- Kishanpur Location in Uttar Pradesh, India
- Coordinates: 27°24′59″N 78°58′03″E﻿ / ﻿27.41631°N 78.96751°E
- Country: India
- State: Uttar Pradesh
- District: Mainpuri
- Tehsil: Mainpuri

Area
- • Total: 0.66 km^{2} (0.25 sq mi)

Population (2011)
- • Total: 330
- • Density: 500/km^{2} (1,300/sq mi)
- Time zone: UTC+5:30 (IST)

= Kishanpur, Mainpuri =

Village in Uttar Pradesh, India

Kishanpur is a village in Kuraoli block of Mainpuri district, Uttar Pradesh. As of 2011, it has a population of 330, in 60 households.

== Demographics ==
As of 2011, Kishanpur had a population of 330, in 60 households.
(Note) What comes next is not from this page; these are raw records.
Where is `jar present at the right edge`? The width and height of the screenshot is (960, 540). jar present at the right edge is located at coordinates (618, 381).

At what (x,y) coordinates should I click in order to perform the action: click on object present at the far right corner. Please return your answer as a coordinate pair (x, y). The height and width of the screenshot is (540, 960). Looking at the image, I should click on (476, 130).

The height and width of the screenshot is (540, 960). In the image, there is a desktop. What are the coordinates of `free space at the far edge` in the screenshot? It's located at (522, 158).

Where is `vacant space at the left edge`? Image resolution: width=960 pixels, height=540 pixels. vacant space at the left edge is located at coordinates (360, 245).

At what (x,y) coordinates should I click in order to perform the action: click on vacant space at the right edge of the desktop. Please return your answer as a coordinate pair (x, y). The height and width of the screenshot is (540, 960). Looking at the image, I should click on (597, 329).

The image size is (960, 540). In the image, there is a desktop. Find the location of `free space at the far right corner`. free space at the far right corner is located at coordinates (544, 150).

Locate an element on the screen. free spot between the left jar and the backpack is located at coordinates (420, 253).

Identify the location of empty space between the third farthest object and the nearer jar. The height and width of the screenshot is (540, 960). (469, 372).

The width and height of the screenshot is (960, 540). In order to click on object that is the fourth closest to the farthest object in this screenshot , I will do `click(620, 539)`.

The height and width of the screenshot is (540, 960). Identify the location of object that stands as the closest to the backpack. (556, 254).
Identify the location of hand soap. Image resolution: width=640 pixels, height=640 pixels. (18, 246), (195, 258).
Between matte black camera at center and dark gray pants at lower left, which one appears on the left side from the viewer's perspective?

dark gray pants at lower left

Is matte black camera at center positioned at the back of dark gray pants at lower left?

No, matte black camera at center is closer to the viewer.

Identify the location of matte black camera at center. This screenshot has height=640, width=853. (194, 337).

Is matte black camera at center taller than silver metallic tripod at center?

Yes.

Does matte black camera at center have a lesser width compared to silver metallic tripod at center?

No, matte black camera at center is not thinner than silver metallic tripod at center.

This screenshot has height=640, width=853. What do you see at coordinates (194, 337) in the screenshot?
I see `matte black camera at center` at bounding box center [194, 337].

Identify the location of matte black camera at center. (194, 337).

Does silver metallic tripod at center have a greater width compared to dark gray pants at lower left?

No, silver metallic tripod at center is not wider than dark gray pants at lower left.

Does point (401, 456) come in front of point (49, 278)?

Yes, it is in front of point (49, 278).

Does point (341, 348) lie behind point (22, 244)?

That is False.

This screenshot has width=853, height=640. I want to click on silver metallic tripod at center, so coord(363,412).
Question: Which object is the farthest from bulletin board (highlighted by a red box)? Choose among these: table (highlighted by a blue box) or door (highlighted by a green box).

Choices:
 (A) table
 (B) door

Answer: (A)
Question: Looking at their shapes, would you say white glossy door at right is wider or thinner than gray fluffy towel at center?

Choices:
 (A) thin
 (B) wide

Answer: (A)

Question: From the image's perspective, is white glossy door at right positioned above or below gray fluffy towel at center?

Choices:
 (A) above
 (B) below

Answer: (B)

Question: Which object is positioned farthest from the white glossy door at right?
This population was 58.5% male (163) and 41.5% female (137). The 0-6 age group numbered 47 (28 male and 19 female), or 14.2% of the total population. No residents were members of Scheduled Castes.

The 1981 census recorded Kishanpur as having a population of 178 people, in 30 households.

The 1961 census recorded Kishanpur as comprising 1 hamlet, with a total population of 112 people (57 male and 55 female), in 19 households and 14 physical houses. The area of the village was given as 163 acres.

== Infrastructure ==
As of 2011, Kishanpur had 1 primary school; it did not have any healthcare facilities. Drinking water was provided by hand pump and tube well; there were no public toilets. The village had a post office but no public library; there was at least some access to electricity for all purposes. Streets were made of both kachcha and pakka materials.